Where a picture appears, skip it and copy everything else in the listing exactly.

(Beginning of Data for this task)

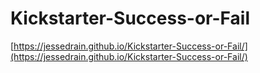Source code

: # Kickstarter-Success-or-Fail
[https://jessedrain.github.io/Kickstarter-Success-or-Fail/](https://jessedrain.github.io/Kickstarter-Success-or-Fail/)
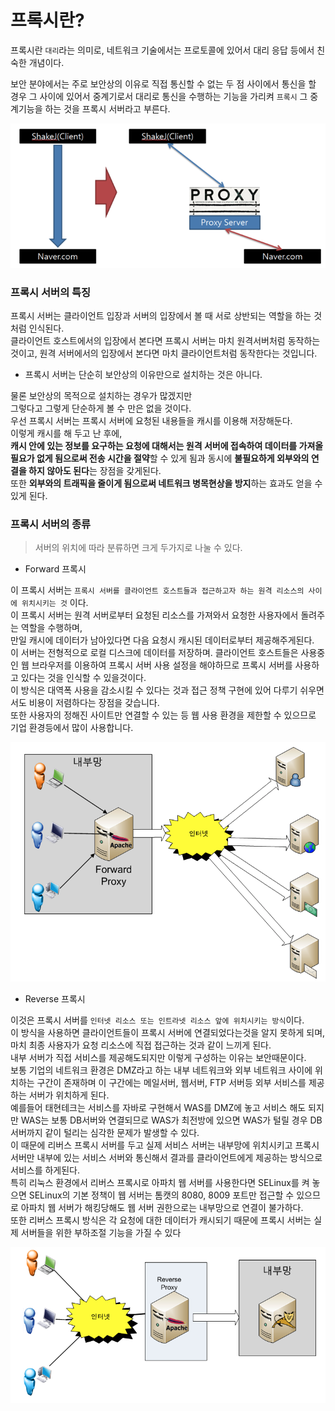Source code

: # 프록시란?
프록시란 `대리`라는 의미로, 네트워크 기술에서는 프로토콜에 있어서 대리 응답 등에서 친숙한 개념이다.

보안 분야에서는 주로 보안상의 이유로 직접 통신할 수 없는 두 점 사이에서 통신을 할 경우 그 사이에 있어서 중계기로서 대리로 통신을 수행하는 기능을 가리켜 `프록시` 그 중계기능을 하는 것을 프록시 서버라고 부른다.

![](../img/proxy.png)

### 프록시 서버의 특징
프록시 서버는 클라이언트 입장과 서버의 입장에서 볼 때 서로 상반되는 역할을 하는 것 처럼 인식된다.  
클라이언트 호스트에서의 입장에서 본다면 프록시 서버는 마치 원격서버처럼 동작하는 것이고, 원격 서버에서의 입장에서 본다면 마치 클라이언트처럼 동작한다는 것입니다.  

* 프록시 서버는 단순히 보안상의 이유만으로 설치하는 것은 아니다.   

물론 보안상의 목적으로 설치하는 경우가 많겠지만  
그렇다고 그렇게 단순하게 볼 수 만은 없을 것이다.  
우선 프록시 서버는 프록시 서버에 요청된 내용들을 캐시를 이용해 저장해둔다.  
이렇게 캐시를 해 두고 난 후에,  
**캐시 안에 있는 정보를 요구하는 요청에 대해서는 원격 서버에 접속하여 데이터를 가져올 필요가 없게 됨으로써 전송 시간을 절약**할 수 있게 됨과 동시에 **불필요하게 외부와의 연결을 하지 않아도 된다**는 장점을 갖게된다.  
또한 **외부와의 트래픽을 줄이게 됨으로써 네트워크 병목현상을 방지**하는 효과도 얻을 수 있게 된다.

### 프록시 서버의 종류
> 서버의 위치에 따라 분류하면 크게 두가지로 나눌 수 있다.

* Forward 프록시  

이 프록시 서버는 `프록시 서버를 클라이언트 호스트들과 접근하고자 하는 원격 리소스의 사이에 위치시키는 것` 이다.  
이 프록시 서버는 원격 서버로부터 요청된 리소스를 가져와서 요청한 사용자에서 돌려주는 역할을 수행하며,  
만일 캐시에 데이터가 남아있다면 다음 요청시 캐시된 데이터로부터 제공해주게된다.  
이 서버는 전형적으로 로컬 디스크에 데이터를 저장하며. 클라이언트 호스트들은 사용중인 웹 브라우저를 이용하여 프록시 서버 사용 설정을 해야하므로 프록시 서버를 사용하고 있다는 것을 인식할 수 있을것이다.  
이 방식은 대역폭 사용을 감소시킬 수 있다는 것과 접근 정책 구현에 있어 다루기 쉬우면서도 비용이 저렴하다는 장점을 갖습니다.  
또한 사용자의 정해진 사이트만 연결할 수 있는 등 웹 사용 환경을 제한할 수 있으므로 기업 환경등에서 많이 사용합니다.

![](../img/forward-proxy.png)

* Reverse 프록시

이것은 프록시 서버를 `인터넷 리소스 또는 인트라넷 리소스 앞에 위치시키는 방식`이다.  
이 방식을 사용하면 클라이언트들이 프록시 서버에 연결되었다는것을 알지 못하게 되며, 마치 최종 사용자가 요청 리소스에 직접 접근하는 것과 같이 느끼게 된다.  
내부 서버가 직접 서비스를 제공해도되지만 이렇게 구성하는 이유는 보안때문이다.  
보통 기업의 네트워크 환경은 DMZ라고 하는 내부 네트워크와 외부 네트워크 사이에 위치하는 구간이 존재하며 이 구간에는 메일서버, 웹서버, FTP 서버등 외부 서비스를 제공하는 서버가 위치하게 된다.  
예를들어 태현테크는 서비스를 자바로 구현해서 WAS를 DMZ에 놓고 서비스 해도 되지만 WAS는 보통 DB서버와 연결되므로 WAS가 최전방에 있으면 WAS가 털릴 경우 DB서버까지 같이 털리는 심각한 문제가 발생할 수 있다.  
이 때문에 리버스 프록시 서버를 두고 실제 서비스 서버는 내부망에 위치시키고 프록시 서버만 내부에 있는 서비스 서버와 통신해서 결과를 클라이언트에게 제공하는 방식으로 서비스를 하게된다.  
특히 리눅스 환경에서 리버스 프록시로 아파치 웹 서버를 사용한다면 SELinux를 켜 놓으면 SELinux의 기본 정책이 웹 서버는 톰캣의 8080, 8009 포트만 접근할 수 있으므로 아파치 웹 서버가 해킹당해도 웹 서버 권한으로는 내부망으로 연결이 불가하다.  
또한 리버스 프록시 방식은 각 요청에 대한 데이터가 캐시되기 때문에 프록시 서버는 실제 서버들을 위한 부하조절 기능을 가질 수 있다

![](../img/reverse-proxy.png)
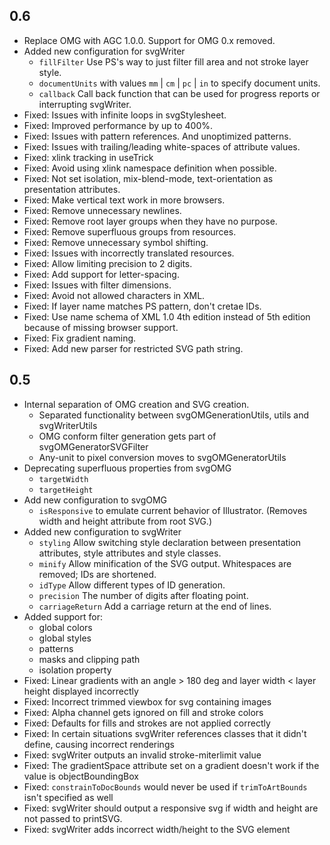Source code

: ## 0.6

* Replace OMG with AGC 1.0.0. Support for OMG 0.x removed.
* Added new configuration for svgWriter
	- `fillFilter` Use PS's way to just filter fill area and not stroke layer style.
	- `documentUnits` with values `mm` | `cm` | `pc` | `in` to specify document units.
	- `callback` Call back function that can be used for progress reports or interrupting svgWriter.
* Fixed: Issues with infinite loops in svgStylesheet.
* Fixed: Improved performance by up to 400%.
* Fixed: Issues with pattern references. And unoptimized patterns.
* Fixed: Issues with trailing/leading white-spaces of attribute values.
* Fixed: xlink tracking in useTrick
* Fixed: Avoid using xlink namespace definition when possible.
* Fixed: Not set isolation, mix-blend-mode, text-orientation as presentation attributes.
* Fixed: Make vertical text work in more browsers.
* Fixed: Remove unnecessary newlines.
* Fixed: Remove root layer groups when they have no purpose.
* Fixed: Remove superfluous groups from resources.
* Fixed: Remove unnecessary symbol shifting.
* Fixed: Issues with incorrectly translated resources.
* Fixed: Allow limiting precision to 2 digits.
* Fixed: Add support for letter-spacing.
* Fixed: Issues with filter dimensions.
* Fixed: Avoid not allowed characters in XML.
* Fixed: If layer name matches PS pattern, don't cretae IDs.
* Fixed: Use name schema of XML 1.0 4th edition instead of 5th edition because of missing browser support.
* Fixed: Fix gradient naming.
* Fixed: Add new parser for restricted SVG path string.

## 0.5

* Internal separation of OMG creation and SVG creation.
	- Separated functionality between svgOMGenerationUtils, utils and svgWriterUtils
	- OMG conform filter generation gets part of svgOMGeneratorSVGFilter
	- Any-unit to pixel conversion moves to svgOMGeneratorUtils
* Deprecating superfluous properties from svgOMG
	- `targetWidth`
	- `targetHeight`
* Add new configuration to svgOMG
	- `isResponsive` to emulate current behavior of Illustrator. (Removes width and height attribute from root SVG.)
* Added new configuration to svgWriter
	- `styling` Allow switching style declaration between presentation attributes, style attributes and style classes.
	- `minify` Allow minification of the SVG output. Whitespaces are removed; IDs are shortened.
	- `idType` Allow different types of ID generation.
	- `precision` The number of digits after floating point.
	- `carriageReturn` Add a carriage return at the end of lines.
* Added support for: 
	- global colors
	- global styles
	- patterns
	- masks and clipping path
	- isolation property
* Fixed: Linear gradients with an angle > 180 deg and layer width < layer height displayed incorrectly
* Fixed: Incorrect trimmed viewbox for svg containing images
* Fixed: Alpha channel gets ignored on fill and stroke colors
* Fixed: Defaults for fills and strokes are not applied correctly
* Fixed: In certain situations svgWriter references classes that it didn't define, causing incorrect renderings
* Fixed: svgWriter outputs an invalid stroke-miterlimit value
* Fixed: The gradientSpace attribute set on a gradient doesn't work if the value is objectBoundingBox
* Fixed: `constrainToDocBounds` would never be used if `trimToArtBounds` isn't specified as well
* Fixed: svgWriter should output a responsive svg if width and height are not passed to printSVG.
* Fixed: svgWriter adds incorrect width/height to the SVG element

(End of Data for this task)

**Task answer:**
Source code

: # Kickstarter-Success-or-Fail
[https://jessedrain.github.io/Kickstarter-Success-or-Fail/](https://jessedrain.github.io/Kickstarter-Success-or-Fail/)
Source code

: # 프록시란?
프록시란 `대리`라는 의미로, 네트워크 기술에서는 프로토콜에 있어서 대리 응답 등에서 친숙한 개념이다.

보안 분야에서는 주로 보안상의 이유로 직접 통신할 수 없는 두 점 사이에서 통신을 할 경우 그 사이에 있어서 중계기로서 대리로 통신을 수행하는 기능을 가리켜 `프록시` 그 중계기능을 하는 것을 프록시 서버라고 부른다.

![](../img/proxy.png)

### 프록시 서버의 특징
프록시 서버는 클라이언트 입장과 서버의 입장에서 볼 때 서로 상반되는 역할을 하는 것 처럼 인식된다.  
클라이언트 호스트에서의 입장에서 본다면 프록시 서버는 마치 원격서버처럼 동작하는 것이고, 원격 서버에서의 입장에서 본다면 마치 클라이언트처럼 동작한다는 것입니다.  

* 프록시 서버는 단순히 보안상의 이유만으로 설치하는 것은 아니다.   

물론 보안상의 목적으로 설치하는 경우가 많겠지만  
그렇다고 그렇게 단순하게 볼 수 만은 없을 것이다.  
우선 프록시 서버는 프록시 서버에 요청된 내용들을 캐시를 이용해 저장해둔다.  
이렇게 캐시를 해 두고 난 후에,  
**캐시 안에 있는 정보를 요구하는 요청에 대해서는 원격 서버에 접속하여 데이터를 가져올 필요가 없게 됨으로써 전송 시간을 절약**할 수 있게 됨과 동시에 **불필요하게 외부와의 연결을 하지 않아도 된다**는 장점을 갖게된다.  
또한 **외부와의 트래픽을 줄이게 됨으로써 네트워크 병목현상을 방지**하는 효과도 얻을 수 있게 된다.

### 프록시 서버의 종류
> 서버의 위치에 따라 분류하면 크게 두가지로 나눌 수 있다.

* Forward 프록시  

이 프록시 서버는 `프록시 서버를 클라이언트 호스트들과 접근하고자 하는 원격 리소스의 사이에 위치시키는 것` 이다.  
이 프록시 서버는 원격 서버로부터 요청된 리소스를 가져와서 요청한 사용자에서 돌려주는 역할을 수행하며,  
만일 캐시에 데이터가 남아있다면 다음 요청시 캐시된 데이터로부터 제공해주게된다.  
이 서버는 전형적으로 로컬 디스크에 데이터를 저장하며. 클라이언트 호스트들은 사용중인 웹 브라우저를 이용하여 프록시 서버 사용 설정을 해야하므로 프록시 서버를 사용하고 있다는 것을 인식할 수 있을것이다.  
이 방식은 대역폭 사용을 감소시킬 수 있다는 것과 접근 정책 구현에 있어 다루기 쉬우면서도 비용이 저렴하다는 장점을 갖습니다.  
또한 사용자의 정해진 사이트만 연결할 수 있는 등 웹 사용 환경을 제한할 수 있으므로 기업 환경등에서 많이 사용합니다.

![](../img/forward-proxy.png)

* Reverse 프록시

이것은 프록시 서버를 `인터넷 리소스 또는 인트라넷 리소스 앞에 위치시키는 방식`이다.  
이 방식을 사용하면 클라이언트들이 프록시 서버에 연결되었다는것을 알지 못하게 되며, 마치 최종 사용자가 요청 리소스에 직접 접근하는 것과 같이 느끼게 된다.  
내부 서버가 직접 서비스를 제공해도되지만 이렇게 구성하는 이유는 보안때문이다.  
보통 기업의 네트워크 환경은 DMZ라고 하는 내부 네트워크와 외부 네트워크 사이에 위치하는 구간이 존재하며 이 구간에는 메일서버, 웹서버, FTP 서버등 외부 서비스를 제공하는 서버가 위치하게 된다.  
예를들어 태현테크는 서비스를 자바로 구현해서 WAS를 DMZ에 놓고 서비스 해도 되지만 WAS는 보통 DB서버와 연결되므로 WAS가 최전방에 있으면 WAS가 털릴 경우 DB서버까지 같이 털리는 심각한 문제가 발생할 수 있다.  
이 때문에 리버스 프록시 서버를 두고 실제 서비스 서버는 내부망에 위치시키고 프록시 서버만 내부에 있는 서비스 서버와 통신해서 결과를 클라이언트에게 제공하는 방식으로 서비스를 하게된다.  
특히 리눅스 환경에서 리버스 프록시로 아파치 웹 서버를 사용한다면 SELinux를 켜 놓으면 SELinux의 기본 정책이 웹 서버는 톰캣의 8080, 8009 포트만 접근할 수 있으므로 아파치 웹 서버가 해킹당해도 웹 서버 권한으로는 내부망으로 연결이 불가하다.  
또한 리버스 프록시 방식은 각 요청에 대한 데이터가 캐시되기 때문에 프록시 서버는 실제 서버들을 위한 부하조절 기능을 가질 수 있다

![](../img/reverse-proxy.png)
Source code

: ## 0.6

* Replace OMG with AGC 1.0.0. Support for OMG 0.x removed.
* Added new configuration for svgWriter
	- `fillFilter` Use PS's way to just filter fill area and not stroke layer style.
	- `documentUnits` with values `mm` | `cm` | `pc` | `in` to specify document units.
	- `callback` Call back function that can be used for progress reports or interrupting svgWriter.
* Fixed: Issues with infinite loops in svgStylesheet.
* Fixed: Improved performance by up to 400%.
* Fixed: Issues with pattern references. And unoptimized patterns.
* Fixed: Issues with trailing/leading white-spaces of attribute values.
* Fixed: xlink tracking in useTrick
* Fixed: Avoid using xlink namespace definition when possible.
* Fixed: Not set isolation, mix-blend-mode, text-orientation as presentation attributes.
* Fixed: Make vertical text work in more browsers.
* Fixed: Remove unnecessary newlines.
* Fixed: Remove root layer groups when they have no purpose.
* Fixed: Remove superfluous groups from resources.
* Fixed: Remove unnecessary symbol shifting.
* Fixed: Issues with incorrectly translated resources.
* Fixed: Allow limiting precision to 2 digits.
* Fixed: Add support for letter-spacing.
* Fixed: Issues with filter dimensions.
* Fixed: Avoid not allowed characters in XML.
* Fixed: If layer name matches PS pattern, don't cretae IDs.
* Fixed: Use name schema of XML 1.0 4th edition instead of 5th edition because of missing browser support.
* Fixed: Fix gradient naming.
* Fixed: Add new parser for restricted SVG path string.

## 0.5

* Internal separation of OMG creation and SVG creation.
	- Separated functionality between svgOMGenerationUtils, utils and svgWriterUtils
	- OMG conform filter generation gets part of svgOMGeneratorSVGFilter
	- Any-unit to pixel conversion moves to svgOMGeneratorUtils
* Deprecating superfluous properties from svgOMG
	- `targetWidth`
	- `targetHeight`
* Add new configuration to svgOMG
	- `isResponsive` to emulate current behavior of Illustrator. (Removes width and height attribute from root SVG.)
* Added new configuration to svgWriter
	- `styling` Allow switching style declaration between presentation attributes, style attributes and style classes.
	- `minify` Allow minification of the SVG output. Whitespaces are removed; IDs are shortened.
	- `idType` Allow different types of ID generation.
	- `precision` The number of digits after floating point.
	- `carriageReturn` Add a carriage return at the end of lines.
* Added support for: 
	- global colors
	- global styles
	- patterns
	- masks and clipping path
	- isolation property
* Fixed: Linear gradients with an angle > 180 deg and layer width < layer height displayed incorrectly
* Fixed: Incorrect trimmed viewbox for svg containing images
* Fixed: Alpha channel gets ignored on fill and stroke colors
* Fixed: Defaults for fills and strokes are not applied correctly
* Fixed: In certain situations svgWriter references classes that it didn't define, causing incorrect renderings
* Fixed: svgWriter outputs an invalid stroke-miterlimit value
* Fixed: The gradientSpace attribute set on a gradient doesn't work if the value is objectBoundingBox
* Fixed: `constrainToDocBounds` would never be used if `trimToArtBounds` isn't specified as well
* Fixed: svgWriter should output a responsive svg if width and height are not passed to printSVG.
* Fixed: svgWriter adds incorrect width/height to the SVG element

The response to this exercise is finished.